UK Cop Used Cover of Covid Lockdown to Kidnap and Murder Sarah Everard, Says Prosecutor

Sarah Everard
Metropolitan Police

Police officer Wayne Couzens used his knowledge of Covid patrols to deceive and carry out a fake arrest on Sarah Everard as she walked home, before kidnapping, raping, and murdering her, a prosecutor has said.

Sarah Everard, a 33-year-old marketing executive, had been walking home from a friend’s house in Clapham, south London, on the night of March 3rd when she went missing. One week later, her body was found some 60 miles away in a woodland in Ashford, Kent. Forensic examination later revealed Miss Everard had been raped and murdered by strangulation, with her remains set on fire.

Police arrested 48-year-old Wayne Couzens, a serving London Metropolitan Police Service parliamentary and diplomatic protection officer, on March 10th. Couzens pleaded guilty to Miss Everard’s kidnapping and rape at a hearing in June, then admitted in July to murdering her.

Couzens has since remained silent on the full circumstances of Miss Everard’s murder, but Prosecutor Tom Little QC accused the former officer of using his knowledge of Covid patrols and his access to police equipment to “detain[] by fraud” his victim and pretending to be enforcing the government’s strict lockdown measures when he kidnapped her, according to comments reported by the Evening Standard on Wednesday.

During the first of a two-day sentencing hearing, Mr Little told those at Old Bailey that Couzens had undertaken a couple of shifts of the uniformed coronavirus patrols and “was therefore aware of the regulations and what language to use to those who may or may not have breached them, if speaking to them.

“He was to use that knowledge to kidnap Sarah Everard.”

The court heard that the rape and murder was premeditated, with Couzens having hired a car, ordered a spare set of keys for his handcuffs, and had taken home police equipment beforehand.

The prosecutor continued that a former boyfriend of Miss Everard had described her as streetwise and not the kind of person to get into a car with a stranger.
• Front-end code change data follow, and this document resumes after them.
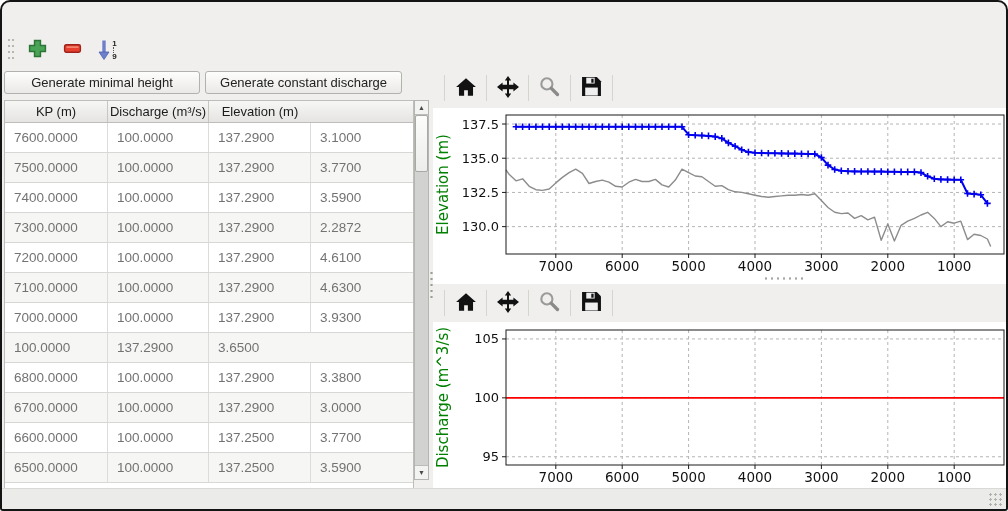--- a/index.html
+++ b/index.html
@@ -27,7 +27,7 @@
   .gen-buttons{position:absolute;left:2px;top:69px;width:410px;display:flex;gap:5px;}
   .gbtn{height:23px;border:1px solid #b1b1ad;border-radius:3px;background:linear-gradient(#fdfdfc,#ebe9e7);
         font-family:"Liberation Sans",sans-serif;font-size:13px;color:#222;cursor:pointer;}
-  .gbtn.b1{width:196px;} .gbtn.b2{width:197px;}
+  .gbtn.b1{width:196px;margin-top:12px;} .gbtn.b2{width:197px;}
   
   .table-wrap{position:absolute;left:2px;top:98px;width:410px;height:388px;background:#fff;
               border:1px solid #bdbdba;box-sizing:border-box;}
Mr Little went on to imply that Sarah, who had broken lockdown rules to visit her friend, may have been “more vulnerable to, and more likely to submit to, an accusation that she had acted in breach of the regulations in some way” and thus susceptible to accepting orders from Couzens, who he alleged had shown the young woman a warrant card to convince her he was acting on authority to handcuff her and put her in his car.

CCTV footage shown to the court revealed the interactions between Miss Everard and the police officer, where he was alleged to have shown her the warrant card, and was later seen in the back of Couzens’ car.

A couple driving along the dual carriageway also witnessed the kidnapping, describing seeing the 33-year-old being put in handcuffs behind her back by what she assumed was an undercover police officer, with the wife remarking to the husband that it was an unusual sight.

“Whilst it is impossible to summarise what the defendant did to Sarah Everard in just five words, if it had to be done with a hashtag, it would be more appropriate to do so as deception, kidnap, rape, strangulation, and fire,” Mr Little said.

The incident happened during the height of England’s third lockdown. Officers had been widely criticised for their, at times, heavy-handed enforcement of coronavirus restrictions, especially coming under fire for threatening a women’s campaign group with criminal prosecution and thousands of pounds in fines if they organised a vigil for the murder victim.

London’s Met was later cleared by the policing watchdog over allegations that its officers had acted in a “heavy-handed manner” when they broke up a vigil for Miss Everard on March 13th.

Lord Justice Fulford will pass sentence on Thursday, with the possibility Couzens could spend the rest of his life in prison.